• Work order 1:
In the passage on the Open Science special issue, shorten the paragraph beginning "In a special edition of Revista Computação Brasil" while keeping its main facts.
• Work order 2:
Name every person mentioned in the passage on the Open Science special issue.
• Work order 3:
Continue the passage on the Open Science special issue, beginning after its final sentence.

___ Supplied passage

Enabling the Future Internet for Smart Cities

Enabling the Future Internet for Smart Cities

INCT members published 3 articles on Open Science in a special issue of Revista Computação Brasil

Computação Brasil número 46 de 2021 - cover

Photo reproduction of the issue front cover

In a special edition of Revista Computação Brasil, dedicated to Open Science and edited by Prof. Claudia Bauzer Medeiros, specialists from the country point out and contextualize issues that are intrinsic to the effective development of collaborative research in the country as well as in the world. Their aim was to show how Open Science can be possible, comprehensive, and sustainable. Members of INCT InterSCity made their contributions with 3 articles included in issue 46 of the journal, published in December 2021.

Christina von Flach (UFBA) and Fabio Kon (InterSCity), in the article “FREE SOFTWARE: PREREQUISITE FOR OPEN SCIENCE”, give us the scenario of the birth and growth of free software in Brazil, and how the strengthening of its culture is urgent and necessary for the appropriation of Open Science practices, in academia and beyond.

______
___ Extracted information

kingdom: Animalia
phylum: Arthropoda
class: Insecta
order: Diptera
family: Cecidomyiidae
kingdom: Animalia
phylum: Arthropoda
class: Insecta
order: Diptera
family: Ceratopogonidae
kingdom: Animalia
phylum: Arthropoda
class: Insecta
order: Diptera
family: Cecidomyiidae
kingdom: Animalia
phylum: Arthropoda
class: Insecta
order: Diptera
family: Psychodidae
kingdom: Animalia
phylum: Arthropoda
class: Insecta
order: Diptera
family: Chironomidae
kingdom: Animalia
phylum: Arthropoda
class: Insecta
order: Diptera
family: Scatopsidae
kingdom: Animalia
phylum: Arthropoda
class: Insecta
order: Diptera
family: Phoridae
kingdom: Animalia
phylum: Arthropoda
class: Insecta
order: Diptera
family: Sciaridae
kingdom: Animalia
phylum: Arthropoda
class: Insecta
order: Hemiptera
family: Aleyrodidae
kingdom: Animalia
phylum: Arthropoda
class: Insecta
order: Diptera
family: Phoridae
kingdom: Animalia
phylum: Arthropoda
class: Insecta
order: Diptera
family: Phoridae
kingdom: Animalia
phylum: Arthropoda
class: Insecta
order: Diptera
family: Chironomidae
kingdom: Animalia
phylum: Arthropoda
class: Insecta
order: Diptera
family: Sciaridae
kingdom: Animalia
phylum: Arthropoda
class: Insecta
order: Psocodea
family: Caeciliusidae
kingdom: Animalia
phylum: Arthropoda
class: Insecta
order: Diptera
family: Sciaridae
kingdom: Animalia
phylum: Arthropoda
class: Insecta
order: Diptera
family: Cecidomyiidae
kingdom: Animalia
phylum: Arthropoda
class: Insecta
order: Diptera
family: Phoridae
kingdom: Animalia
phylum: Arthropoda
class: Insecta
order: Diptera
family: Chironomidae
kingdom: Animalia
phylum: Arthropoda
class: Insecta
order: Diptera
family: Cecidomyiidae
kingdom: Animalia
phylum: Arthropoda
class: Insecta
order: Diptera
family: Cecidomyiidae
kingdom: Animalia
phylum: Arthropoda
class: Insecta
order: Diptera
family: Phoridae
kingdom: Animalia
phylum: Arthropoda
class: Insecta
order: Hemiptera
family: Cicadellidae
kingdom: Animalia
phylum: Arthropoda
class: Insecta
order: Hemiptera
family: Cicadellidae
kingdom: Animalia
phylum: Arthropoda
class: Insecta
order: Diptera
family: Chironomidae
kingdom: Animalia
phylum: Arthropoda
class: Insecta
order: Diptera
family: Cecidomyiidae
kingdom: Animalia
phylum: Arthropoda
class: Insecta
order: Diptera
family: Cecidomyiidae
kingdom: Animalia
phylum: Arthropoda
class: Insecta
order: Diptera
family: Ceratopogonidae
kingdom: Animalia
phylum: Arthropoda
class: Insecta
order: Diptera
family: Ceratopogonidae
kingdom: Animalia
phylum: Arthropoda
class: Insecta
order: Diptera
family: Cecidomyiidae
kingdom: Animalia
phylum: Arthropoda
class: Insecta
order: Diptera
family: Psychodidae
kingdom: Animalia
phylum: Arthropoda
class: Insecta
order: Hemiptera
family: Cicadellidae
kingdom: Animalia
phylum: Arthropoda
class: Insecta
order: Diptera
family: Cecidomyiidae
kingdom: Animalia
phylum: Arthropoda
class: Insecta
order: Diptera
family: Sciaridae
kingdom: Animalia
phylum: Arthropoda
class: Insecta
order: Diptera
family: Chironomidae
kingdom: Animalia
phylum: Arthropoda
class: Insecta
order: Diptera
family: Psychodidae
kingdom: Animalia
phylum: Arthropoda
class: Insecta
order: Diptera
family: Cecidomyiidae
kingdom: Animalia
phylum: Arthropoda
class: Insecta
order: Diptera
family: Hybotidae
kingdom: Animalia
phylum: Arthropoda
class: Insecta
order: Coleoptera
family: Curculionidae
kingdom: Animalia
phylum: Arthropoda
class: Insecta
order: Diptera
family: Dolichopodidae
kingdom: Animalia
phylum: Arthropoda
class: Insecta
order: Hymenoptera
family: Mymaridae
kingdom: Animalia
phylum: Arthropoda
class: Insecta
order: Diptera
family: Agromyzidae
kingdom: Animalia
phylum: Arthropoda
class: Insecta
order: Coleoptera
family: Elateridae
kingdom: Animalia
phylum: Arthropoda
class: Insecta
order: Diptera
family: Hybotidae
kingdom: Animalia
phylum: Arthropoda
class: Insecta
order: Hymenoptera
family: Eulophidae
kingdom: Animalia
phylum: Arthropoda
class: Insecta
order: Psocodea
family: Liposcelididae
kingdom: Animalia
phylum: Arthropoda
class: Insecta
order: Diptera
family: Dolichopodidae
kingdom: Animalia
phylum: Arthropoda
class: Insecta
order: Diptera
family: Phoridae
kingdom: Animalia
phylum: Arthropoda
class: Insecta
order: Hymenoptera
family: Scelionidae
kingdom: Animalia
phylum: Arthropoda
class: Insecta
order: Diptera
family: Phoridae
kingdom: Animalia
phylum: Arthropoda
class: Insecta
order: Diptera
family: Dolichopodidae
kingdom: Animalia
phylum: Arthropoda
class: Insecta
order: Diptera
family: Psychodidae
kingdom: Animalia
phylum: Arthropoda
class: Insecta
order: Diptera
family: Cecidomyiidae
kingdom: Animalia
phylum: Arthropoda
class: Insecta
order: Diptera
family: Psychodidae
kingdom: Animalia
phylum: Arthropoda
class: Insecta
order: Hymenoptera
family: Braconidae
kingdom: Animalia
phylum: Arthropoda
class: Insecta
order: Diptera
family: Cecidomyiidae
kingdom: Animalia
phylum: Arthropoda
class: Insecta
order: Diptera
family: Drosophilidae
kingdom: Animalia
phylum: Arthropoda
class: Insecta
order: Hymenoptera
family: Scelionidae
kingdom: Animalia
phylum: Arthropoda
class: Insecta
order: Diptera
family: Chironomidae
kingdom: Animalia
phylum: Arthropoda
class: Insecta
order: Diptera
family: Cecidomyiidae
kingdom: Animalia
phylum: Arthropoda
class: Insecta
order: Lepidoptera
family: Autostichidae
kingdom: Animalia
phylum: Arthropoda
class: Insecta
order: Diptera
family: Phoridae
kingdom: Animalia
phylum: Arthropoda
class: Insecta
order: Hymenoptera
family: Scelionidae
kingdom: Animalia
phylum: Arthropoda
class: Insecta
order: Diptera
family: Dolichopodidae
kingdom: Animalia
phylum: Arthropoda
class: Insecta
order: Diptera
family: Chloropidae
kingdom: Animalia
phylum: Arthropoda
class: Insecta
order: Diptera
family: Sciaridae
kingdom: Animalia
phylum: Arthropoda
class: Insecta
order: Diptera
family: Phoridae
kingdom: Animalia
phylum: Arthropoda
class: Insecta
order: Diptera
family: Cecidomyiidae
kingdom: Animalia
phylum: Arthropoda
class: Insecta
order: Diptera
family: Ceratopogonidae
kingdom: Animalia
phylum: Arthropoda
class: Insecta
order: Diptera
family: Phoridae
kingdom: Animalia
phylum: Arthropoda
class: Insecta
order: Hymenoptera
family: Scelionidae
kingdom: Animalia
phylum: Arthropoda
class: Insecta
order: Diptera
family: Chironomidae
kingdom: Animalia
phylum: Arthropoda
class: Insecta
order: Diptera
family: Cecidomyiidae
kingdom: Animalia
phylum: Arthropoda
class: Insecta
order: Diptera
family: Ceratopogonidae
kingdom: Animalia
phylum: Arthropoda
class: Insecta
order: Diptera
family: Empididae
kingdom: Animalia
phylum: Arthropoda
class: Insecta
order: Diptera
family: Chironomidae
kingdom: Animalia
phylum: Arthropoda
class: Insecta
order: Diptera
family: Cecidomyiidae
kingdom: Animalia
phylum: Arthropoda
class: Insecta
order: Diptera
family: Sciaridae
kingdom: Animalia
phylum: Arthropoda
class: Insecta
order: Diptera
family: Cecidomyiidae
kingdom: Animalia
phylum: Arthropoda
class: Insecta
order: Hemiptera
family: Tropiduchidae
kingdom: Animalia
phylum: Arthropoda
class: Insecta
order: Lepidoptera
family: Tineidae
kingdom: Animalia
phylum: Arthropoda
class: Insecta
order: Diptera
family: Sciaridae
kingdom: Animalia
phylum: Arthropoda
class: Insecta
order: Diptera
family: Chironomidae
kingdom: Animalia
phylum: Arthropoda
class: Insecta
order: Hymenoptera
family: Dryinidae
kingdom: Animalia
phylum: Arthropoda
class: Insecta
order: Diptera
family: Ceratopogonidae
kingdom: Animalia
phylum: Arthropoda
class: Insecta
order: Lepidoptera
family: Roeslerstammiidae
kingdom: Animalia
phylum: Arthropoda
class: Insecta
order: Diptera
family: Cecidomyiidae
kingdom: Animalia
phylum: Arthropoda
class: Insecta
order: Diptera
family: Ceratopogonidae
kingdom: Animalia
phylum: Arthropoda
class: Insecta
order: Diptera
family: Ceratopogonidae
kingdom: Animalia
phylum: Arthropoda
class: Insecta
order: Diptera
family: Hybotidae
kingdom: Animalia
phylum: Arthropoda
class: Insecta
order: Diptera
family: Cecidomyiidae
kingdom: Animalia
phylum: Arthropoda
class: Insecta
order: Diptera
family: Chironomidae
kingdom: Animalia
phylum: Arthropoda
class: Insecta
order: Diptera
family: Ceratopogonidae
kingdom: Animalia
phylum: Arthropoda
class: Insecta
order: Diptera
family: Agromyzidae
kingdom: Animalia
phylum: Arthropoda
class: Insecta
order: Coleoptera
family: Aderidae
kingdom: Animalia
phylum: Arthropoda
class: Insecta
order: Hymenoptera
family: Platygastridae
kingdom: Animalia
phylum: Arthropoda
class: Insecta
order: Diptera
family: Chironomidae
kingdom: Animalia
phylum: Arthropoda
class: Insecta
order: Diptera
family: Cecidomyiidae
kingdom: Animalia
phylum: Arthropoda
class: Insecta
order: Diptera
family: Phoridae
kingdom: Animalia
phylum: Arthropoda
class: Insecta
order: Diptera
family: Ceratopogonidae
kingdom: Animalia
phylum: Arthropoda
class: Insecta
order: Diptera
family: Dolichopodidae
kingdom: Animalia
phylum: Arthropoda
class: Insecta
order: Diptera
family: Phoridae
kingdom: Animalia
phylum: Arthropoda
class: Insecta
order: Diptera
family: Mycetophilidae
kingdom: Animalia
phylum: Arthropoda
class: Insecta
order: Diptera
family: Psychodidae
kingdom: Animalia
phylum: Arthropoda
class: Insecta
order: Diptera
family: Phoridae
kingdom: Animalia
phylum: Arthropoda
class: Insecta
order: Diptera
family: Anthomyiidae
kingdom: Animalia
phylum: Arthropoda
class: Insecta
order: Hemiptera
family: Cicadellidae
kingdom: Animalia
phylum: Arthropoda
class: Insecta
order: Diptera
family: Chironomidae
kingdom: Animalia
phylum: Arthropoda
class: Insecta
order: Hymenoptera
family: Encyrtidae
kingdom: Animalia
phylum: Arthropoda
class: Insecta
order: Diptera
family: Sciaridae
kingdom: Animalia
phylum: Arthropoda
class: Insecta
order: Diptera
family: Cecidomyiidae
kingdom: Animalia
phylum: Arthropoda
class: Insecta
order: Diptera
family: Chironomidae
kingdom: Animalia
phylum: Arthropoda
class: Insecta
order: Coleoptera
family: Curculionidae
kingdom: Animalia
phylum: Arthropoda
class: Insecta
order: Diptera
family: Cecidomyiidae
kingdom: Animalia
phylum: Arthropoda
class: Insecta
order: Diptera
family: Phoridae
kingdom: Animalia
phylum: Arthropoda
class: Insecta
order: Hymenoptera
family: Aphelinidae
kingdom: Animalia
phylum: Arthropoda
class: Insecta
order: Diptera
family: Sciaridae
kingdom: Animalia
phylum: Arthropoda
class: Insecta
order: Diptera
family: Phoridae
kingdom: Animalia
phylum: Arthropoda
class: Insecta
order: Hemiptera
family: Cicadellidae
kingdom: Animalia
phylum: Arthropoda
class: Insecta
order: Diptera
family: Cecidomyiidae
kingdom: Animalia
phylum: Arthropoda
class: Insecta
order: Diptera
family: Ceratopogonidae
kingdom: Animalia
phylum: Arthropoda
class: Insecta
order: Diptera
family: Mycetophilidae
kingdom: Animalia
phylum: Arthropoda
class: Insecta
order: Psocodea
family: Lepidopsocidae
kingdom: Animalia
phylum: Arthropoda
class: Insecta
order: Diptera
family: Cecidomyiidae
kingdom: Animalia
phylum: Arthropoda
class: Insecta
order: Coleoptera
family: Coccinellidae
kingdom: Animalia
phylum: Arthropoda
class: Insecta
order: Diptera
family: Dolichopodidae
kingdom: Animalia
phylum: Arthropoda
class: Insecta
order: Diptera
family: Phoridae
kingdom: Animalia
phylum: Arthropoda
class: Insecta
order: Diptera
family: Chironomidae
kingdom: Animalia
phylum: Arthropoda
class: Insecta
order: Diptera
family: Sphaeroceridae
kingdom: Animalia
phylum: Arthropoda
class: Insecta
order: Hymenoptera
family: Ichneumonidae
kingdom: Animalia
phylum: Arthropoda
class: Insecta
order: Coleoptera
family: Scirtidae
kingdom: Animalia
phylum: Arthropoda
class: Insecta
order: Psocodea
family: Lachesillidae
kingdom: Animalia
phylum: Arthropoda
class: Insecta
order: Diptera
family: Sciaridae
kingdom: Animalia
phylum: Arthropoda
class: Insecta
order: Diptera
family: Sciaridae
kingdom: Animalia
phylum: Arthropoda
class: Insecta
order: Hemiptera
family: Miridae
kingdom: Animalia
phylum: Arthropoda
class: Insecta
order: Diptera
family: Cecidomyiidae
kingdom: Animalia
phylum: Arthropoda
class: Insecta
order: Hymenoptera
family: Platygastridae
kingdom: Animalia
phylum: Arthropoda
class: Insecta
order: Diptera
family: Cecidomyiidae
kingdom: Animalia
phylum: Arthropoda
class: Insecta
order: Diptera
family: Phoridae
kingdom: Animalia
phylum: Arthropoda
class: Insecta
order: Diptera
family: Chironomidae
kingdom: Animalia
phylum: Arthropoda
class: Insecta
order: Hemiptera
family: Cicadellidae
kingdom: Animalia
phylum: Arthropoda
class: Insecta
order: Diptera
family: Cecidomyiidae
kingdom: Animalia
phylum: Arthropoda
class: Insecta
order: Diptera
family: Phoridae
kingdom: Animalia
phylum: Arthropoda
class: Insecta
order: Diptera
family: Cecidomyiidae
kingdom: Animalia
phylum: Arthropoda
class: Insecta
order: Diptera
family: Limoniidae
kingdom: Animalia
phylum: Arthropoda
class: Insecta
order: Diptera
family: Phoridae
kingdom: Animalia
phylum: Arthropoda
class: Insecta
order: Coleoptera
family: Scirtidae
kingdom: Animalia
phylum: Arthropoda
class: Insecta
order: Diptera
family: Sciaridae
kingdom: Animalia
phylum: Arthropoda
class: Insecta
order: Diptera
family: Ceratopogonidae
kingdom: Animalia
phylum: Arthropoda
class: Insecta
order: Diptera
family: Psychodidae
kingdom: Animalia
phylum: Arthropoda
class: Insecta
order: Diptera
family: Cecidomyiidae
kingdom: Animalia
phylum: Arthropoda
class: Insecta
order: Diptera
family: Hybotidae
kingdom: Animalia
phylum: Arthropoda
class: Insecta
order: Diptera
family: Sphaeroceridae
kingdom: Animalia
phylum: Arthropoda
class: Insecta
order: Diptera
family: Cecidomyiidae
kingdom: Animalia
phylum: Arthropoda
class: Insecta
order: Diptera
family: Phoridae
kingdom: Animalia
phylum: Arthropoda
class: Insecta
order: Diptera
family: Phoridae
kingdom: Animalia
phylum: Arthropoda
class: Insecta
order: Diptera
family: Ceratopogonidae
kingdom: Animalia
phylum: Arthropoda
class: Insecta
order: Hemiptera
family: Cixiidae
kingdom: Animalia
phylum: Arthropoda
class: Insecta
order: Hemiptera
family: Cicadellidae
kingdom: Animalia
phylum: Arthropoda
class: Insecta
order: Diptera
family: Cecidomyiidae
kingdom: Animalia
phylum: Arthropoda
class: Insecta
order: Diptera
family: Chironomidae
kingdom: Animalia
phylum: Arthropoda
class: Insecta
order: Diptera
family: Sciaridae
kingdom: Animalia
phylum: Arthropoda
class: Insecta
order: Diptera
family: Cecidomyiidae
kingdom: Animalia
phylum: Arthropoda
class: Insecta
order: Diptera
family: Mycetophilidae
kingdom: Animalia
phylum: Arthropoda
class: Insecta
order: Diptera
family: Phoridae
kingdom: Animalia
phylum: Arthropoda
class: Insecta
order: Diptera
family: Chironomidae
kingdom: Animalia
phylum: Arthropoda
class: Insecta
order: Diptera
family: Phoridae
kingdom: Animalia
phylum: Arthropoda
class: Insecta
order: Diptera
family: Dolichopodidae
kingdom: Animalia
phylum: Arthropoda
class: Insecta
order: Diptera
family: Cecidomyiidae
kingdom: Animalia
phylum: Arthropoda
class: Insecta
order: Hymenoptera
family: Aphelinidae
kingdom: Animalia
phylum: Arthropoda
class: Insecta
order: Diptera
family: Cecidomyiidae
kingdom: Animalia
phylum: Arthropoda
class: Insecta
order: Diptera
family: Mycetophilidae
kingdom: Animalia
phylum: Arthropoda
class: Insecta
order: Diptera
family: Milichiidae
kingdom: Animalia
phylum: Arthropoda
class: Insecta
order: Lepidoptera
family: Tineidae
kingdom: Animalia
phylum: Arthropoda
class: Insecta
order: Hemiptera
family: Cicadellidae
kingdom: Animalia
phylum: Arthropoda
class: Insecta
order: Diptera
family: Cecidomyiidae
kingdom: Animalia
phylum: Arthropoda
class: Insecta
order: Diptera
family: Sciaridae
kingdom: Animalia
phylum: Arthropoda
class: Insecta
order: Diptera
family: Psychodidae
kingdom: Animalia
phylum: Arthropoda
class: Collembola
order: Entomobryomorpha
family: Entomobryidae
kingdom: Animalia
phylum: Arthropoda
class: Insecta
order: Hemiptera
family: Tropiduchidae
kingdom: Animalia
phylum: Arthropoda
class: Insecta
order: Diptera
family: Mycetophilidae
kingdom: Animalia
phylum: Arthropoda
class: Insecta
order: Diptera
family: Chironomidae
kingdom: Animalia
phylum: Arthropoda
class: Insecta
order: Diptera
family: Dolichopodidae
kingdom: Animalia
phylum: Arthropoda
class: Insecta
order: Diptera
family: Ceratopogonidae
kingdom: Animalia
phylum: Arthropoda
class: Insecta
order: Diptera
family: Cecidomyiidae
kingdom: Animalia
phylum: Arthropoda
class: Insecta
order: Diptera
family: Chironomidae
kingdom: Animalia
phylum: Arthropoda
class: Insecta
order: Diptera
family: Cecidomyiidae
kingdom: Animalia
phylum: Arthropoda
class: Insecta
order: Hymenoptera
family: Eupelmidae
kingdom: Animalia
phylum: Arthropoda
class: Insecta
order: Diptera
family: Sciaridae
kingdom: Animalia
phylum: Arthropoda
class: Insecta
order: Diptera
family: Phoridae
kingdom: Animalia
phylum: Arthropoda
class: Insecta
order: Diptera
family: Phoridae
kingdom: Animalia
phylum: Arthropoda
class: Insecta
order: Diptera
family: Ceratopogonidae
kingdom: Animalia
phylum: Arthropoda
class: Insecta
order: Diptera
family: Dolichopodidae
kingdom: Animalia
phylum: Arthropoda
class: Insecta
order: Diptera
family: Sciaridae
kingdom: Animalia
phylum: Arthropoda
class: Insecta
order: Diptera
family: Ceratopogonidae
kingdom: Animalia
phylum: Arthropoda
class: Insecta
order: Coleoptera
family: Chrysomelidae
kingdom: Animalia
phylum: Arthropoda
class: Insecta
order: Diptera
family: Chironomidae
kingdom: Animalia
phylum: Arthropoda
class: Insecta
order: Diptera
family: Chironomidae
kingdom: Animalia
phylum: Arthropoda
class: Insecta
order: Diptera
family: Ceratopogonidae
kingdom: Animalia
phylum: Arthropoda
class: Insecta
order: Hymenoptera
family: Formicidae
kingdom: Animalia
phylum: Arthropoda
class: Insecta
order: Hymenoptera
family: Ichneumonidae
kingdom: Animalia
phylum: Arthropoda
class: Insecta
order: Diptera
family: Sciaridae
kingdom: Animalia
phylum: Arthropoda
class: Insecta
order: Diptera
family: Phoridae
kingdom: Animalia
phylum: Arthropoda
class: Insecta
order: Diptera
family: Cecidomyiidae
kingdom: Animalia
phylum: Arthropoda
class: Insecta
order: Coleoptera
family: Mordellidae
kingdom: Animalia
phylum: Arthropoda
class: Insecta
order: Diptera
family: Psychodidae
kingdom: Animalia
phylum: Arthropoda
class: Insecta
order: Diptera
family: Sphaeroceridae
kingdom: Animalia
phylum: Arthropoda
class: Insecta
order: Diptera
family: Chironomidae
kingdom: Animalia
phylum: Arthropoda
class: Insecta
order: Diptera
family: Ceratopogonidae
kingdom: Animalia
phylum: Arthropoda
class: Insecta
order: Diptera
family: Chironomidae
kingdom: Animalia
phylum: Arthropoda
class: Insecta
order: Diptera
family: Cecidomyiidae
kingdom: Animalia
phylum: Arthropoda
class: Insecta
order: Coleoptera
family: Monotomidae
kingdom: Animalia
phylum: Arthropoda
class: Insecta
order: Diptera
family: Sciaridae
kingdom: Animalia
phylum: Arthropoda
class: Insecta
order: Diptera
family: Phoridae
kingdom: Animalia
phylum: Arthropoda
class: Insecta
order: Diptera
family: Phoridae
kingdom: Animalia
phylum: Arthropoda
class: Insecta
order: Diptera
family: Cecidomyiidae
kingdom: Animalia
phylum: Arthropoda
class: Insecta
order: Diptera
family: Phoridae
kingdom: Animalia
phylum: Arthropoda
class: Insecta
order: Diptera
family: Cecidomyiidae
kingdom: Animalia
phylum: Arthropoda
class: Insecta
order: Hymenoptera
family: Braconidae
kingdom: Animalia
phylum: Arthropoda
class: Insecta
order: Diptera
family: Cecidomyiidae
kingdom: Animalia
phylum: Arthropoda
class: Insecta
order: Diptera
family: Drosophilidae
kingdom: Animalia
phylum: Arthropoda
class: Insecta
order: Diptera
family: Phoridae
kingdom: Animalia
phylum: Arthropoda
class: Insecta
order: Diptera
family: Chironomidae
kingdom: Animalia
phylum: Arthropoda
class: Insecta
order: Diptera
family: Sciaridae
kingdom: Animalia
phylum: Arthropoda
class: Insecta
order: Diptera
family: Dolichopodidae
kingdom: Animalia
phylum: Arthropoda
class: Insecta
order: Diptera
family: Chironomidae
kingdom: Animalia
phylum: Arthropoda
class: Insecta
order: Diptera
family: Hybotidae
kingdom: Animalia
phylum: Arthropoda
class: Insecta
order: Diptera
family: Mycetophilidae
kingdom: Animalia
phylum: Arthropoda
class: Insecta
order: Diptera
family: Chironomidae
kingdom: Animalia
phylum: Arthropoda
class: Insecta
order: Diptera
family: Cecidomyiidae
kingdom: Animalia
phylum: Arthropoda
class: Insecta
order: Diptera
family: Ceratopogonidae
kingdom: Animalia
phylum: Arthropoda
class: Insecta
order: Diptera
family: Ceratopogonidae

______

• Your response 1:
Issue 46 of Revista Computação Brasil, published in December 2021, is a special edition on Open Science edited by Prof. Claudia Bauzer Medeiros. In it, specialists from the country identify and contextualize issues intrinsic to effective collaborative research in Brazil and worldwide, aiming to show how Open Science can be possible, comprehensive, and sustainable. Members of INCT InterSCity contributed 3 articles to the issue.

• Your response 2:
Claudia Bauzer Medeiros, Christina von Flach, Fabio Kon

• Your response 3:
The article on page 20 “COMMON CITIZENS HELPING IN THE FIGHT AGAINST THE DEFORESTATION OF TROPICAL FORESTS” introduces the concept of Citizen Science and its importance in Open Science practices, and it gives us the example of the INCT InterSCity project “ForestEyes”, for volumetric monitoring of forests. Fernanda BJR Dallaqua (ICT/Unifesp), Álvaro L. Fazenda (InterSCity), and Fabio A. Faria (ICT/Unifesp) identified how Open Science can be fed back by the practices of Citizen Science, boosting the dissemination and appropriation of knowledge by non-expert members of society, while providing ammunition for research with significant volumes of data.

“COVID-19 DATA SHARING/BR: A ​​SUSTAINABLE INFRASTRUCTURE FOR OPEN RESEARCH DATA” describes the endeavor, coordinated by FAPESP with infrastructure provided by USP, to make data files available securely and within specific parameters in the healthcare sector to hundreds of researchers in the race to understand the pandemic. Fátima LS Nunes (USP) and João Eduardo Ferreira (InterSCity) highlight that the standardization of data, the availability of tools (free SW), and WEB interfaces for data management were essential to guarantee, in a short time, the viability of research with geographically remote collaborators, within the precepts of Open Science.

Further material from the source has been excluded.